Bibliographic Information
Change of apoptotic status in the human colorectal adenoma-carcinoma sequences and its correlation with carcinogenesis and prognosis. Li, Li; Yan, Lunan; Wang, Zhong; Liu, Zhanpei; Wei, Yuquan; Huang, Guangqi. Department of General Surgery, First Affiliated Hospital, West China University of Medical Sciences, Chengdu, Peop. Rep. China. Chinese Medical Journal (Beijing, English Edition) (2000), 113(10), 886-888. Publisher: Chinese Medical Association, CODEN: CMJODS ISSN: 0366-6999. Journal written in English. CAN 134:220578 AN 2000:775262 CAPLUS (Copyright (C) 2006 ACS on SciFinder (R))
Abstract
The objective was to assess apoptotic status during the development of colorectal cancer and its prognostic value. The apoptotic frequency of 168 fresh adenocarcinoma specimens and primary cultured cells at 2, 12, 24 and 48 h (9 normal mucosa, 4 adenomas and 9 adenocarcinomas) were measured by flow cytometry (FCM). Apoptotic indexes (AI) in situ for 25 adenomas and 77 adenocarcinomas were visualized by TdT-mediated dUTP nick end labeling (TUNEL), Ki-s5 labeling indexes, (KI), bcl-2, bax, waf1 and p53 were immunostained with ABC method. The culture-related apoptosis at 24-48 h in vitro was obviously decreased in cultured tumor cells when compared with mucosa cells. Spontaneous apoptosis in situ occurred more frequently in tumor with aneuploid type at late stage. There was pos. relationship between apoptosis and proliferative activity, detd. by both TUNEL and FCM methods.
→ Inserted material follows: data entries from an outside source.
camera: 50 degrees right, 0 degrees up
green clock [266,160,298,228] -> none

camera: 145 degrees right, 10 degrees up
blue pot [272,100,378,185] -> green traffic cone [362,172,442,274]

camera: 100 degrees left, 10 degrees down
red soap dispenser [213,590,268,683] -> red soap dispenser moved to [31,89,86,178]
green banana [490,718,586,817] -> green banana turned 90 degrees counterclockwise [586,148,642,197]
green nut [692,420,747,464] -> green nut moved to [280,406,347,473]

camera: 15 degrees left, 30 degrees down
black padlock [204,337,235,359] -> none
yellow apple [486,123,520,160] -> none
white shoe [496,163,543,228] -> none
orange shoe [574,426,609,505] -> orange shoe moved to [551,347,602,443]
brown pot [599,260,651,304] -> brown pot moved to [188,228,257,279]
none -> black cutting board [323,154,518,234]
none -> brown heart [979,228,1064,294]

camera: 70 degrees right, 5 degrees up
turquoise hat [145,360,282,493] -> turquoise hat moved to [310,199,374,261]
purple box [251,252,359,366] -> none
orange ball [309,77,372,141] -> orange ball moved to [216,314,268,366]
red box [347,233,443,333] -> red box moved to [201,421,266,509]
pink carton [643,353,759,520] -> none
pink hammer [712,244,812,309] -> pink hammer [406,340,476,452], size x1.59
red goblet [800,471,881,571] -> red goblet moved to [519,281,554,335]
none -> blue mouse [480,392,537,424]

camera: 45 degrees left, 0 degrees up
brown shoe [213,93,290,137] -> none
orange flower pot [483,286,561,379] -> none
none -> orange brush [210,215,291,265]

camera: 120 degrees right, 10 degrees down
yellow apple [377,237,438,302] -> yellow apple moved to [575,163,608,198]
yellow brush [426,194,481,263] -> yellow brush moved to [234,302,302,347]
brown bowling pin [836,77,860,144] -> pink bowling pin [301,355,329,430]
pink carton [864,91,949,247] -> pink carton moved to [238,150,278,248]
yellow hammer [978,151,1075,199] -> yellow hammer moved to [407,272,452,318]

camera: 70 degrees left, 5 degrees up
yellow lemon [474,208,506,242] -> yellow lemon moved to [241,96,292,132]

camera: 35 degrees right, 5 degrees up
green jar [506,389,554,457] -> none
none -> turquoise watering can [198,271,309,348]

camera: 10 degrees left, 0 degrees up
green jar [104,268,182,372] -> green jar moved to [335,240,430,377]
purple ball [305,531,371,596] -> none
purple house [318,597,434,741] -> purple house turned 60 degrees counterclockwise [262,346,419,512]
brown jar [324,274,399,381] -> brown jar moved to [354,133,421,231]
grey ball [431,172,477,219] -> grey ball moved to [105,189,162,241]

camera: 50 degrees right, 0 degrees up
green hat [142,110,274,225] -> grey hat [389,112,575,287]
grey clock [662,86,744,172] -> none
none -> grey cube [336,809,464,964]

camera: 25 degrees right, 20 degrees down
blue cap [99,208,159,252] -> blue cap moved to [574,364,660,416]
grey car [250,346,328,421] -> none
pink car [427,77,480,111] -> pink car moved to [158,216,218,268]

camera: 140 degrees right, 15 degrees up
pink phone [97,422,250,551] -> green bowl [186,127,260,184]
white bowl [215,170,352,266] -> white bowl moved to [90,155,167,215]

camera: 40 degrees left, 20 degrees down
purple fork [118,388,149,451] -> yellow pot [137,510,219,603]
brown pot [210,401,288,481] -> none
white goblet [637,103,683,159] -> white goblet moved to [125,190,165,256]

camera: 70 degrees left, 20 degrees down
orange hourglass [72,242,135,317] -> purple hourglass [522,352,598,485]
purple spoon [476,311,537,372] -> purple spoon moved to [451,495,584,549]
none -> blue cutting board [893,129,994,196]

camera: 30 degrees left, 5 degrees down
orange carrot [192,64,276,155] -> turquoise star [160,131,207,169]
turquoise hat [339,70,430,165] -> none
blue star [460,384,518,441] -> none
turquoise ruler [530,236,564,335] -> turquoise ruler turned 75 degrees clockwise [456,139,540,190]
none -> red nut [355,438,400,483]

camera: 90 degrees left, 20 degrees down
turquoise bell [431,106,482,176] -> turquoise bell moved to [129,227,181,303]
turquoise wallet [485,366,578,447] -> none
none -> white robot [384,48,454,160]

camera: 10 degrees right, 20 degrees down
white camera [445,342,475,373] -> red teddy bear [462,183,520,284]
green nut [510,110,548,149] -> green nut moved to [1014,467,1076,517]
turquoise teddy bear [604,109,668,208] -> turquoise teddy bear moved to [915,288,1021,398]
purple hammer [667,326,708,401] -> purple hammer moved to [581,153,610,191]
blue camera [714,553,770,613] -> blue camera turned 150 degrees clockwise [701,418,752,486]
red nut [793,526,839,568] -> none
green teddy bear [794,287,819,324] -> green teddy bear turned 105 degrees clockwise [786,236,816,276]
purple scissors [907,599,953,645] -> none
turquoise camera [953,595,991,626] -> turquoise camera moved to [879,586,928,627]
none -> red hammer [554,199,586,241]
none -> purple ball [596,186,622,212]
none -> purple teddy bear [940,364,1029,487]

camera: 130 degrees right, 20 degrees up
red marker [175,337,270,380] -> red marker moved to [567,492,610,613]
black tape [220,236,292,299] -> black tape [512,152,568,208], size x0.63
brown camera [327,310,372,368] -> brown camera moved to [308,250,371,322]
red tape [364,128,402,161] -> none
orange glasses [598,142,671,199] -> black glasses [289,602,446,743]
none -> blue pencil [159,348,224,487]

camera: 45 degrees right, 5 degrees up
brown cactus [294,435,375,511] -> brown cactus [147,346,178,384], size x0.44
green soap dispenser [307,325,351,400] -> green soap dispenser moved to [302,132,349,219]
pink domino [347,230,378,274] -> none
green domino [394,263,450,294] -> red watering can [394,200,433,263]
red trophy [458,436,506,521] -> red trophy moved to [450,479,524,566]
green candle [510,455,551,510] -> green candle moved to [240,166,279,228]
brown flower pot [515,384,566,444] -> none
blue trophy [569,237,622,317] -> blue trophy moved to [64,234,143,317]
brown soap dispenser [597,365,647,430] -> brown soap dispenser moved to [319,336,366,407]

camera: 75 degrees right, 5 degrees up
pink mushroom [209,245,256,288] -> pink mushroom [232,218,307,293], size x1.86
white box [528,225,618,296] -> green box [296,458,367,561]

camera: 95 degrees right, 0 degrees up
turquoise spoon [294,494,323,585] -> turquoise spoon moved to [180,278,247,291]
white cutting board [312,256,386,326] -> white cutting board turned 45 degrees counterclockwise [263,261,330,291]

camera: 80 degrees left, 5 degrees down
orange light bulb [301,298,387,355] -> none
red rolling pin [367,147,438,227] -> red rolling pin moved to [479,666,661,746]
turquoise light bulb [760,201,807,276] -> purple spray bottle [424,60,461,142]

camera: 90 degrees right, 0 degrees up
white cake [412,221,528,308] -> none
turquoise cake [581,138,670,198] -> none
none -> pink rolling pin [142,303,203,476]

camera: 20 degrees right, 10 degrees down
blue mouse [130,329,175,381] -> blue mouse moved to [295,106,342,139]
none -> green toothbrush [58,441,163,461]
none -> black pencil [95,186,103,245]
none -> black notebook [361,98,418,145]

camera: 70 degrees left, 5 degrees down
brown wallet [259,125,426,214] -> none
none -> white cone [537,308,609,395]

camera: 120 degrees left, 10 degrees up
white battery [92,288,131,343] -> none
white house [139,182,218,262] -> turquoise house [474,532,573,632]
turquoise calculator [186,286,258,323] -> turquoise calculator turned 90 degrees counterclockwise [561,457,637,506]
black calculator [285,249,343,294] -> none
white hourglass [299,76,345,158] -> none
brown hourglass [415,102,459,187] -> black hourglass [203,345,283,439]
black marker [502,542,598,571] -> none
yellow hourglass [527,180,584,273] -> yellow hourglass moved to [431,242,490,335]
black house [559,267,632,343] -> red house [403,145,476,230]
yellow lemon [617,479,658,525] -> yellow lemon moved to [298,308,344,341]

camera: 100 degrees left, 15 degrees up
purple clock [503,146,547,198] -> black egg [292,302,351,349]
The well-differentiated or early stage lesions with intensive bcl-2/bax expression were significantly more likely to have low AI. P53 accumulation and waf1 depression were mainly related to KI, whereas bax and waf1 overexpression led to a comparatively higher AI/KI ratio. Bcl-2 and KI were found to be independent risk factors. The data suggest that the depressed susceptibility to inductive apoptosis may contribute to the initial phase of tumorigenesis, and spontaneous apoptosis in vivo may serve as a marker of tumor progression. The bcl-2 and KI may be valuable in predicting prognosis in colorectal cancer.